# TASK DESCRIPTION
Repeat the entire listing exactly. Omit all pictures.

# EXERCISE INPUTS
»»

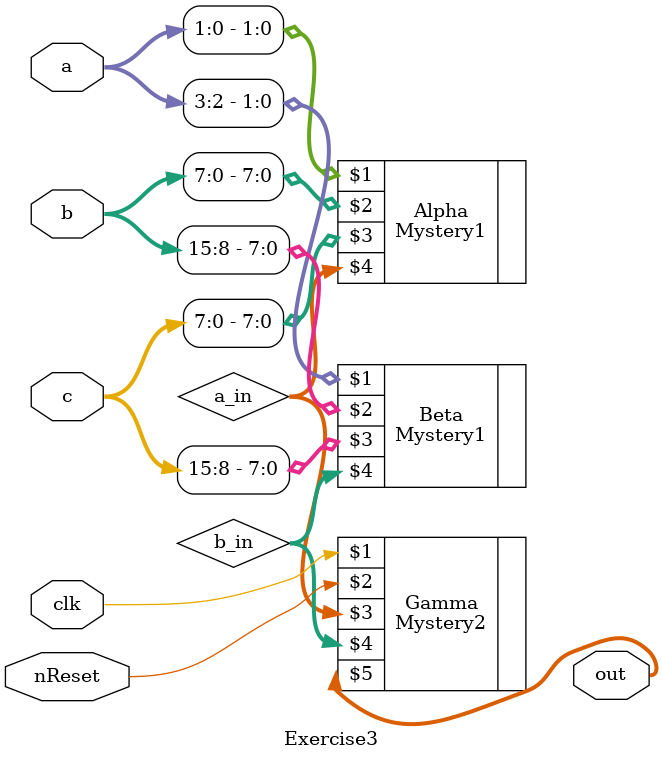
<source format=sv>


module Exercise3 (
    input clk,
    input nReset,
    input [3:0] a,
    input [15:0] b,
    input [15:0] c,
    output [15:0] out
);
    wire[7:0] a_in, b_in;
    Mystery1 Alpha(a[1:0], b[7:0], c[7:0], a_in);
    Mystery1 Beta(a[3:2], b[15:8], c[15:8], b_in);
    Mystery2 Gamma(clk, nReset, a_in, b_in, out);
endmodule

</source>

««

# RESPONSE BELOW
<source format=sv>


module Exercise3 (
    input clk,
    input nReset,
    input [3:0] a,
    input [15:0] b,
    input [15:0] c,
    output [15:0] out
);
    wire[7:0] a_in, b_in;
    Mystery1 Alpha(a[1:0], b[7:0], c[7:0], a_in);
    Mystery1 Beta(a[3:2], b[15:8], c[15:8], b_in);
    Mystery2 Gamma(clk, nReset, a_in, b_in, out);
endmodule

</source>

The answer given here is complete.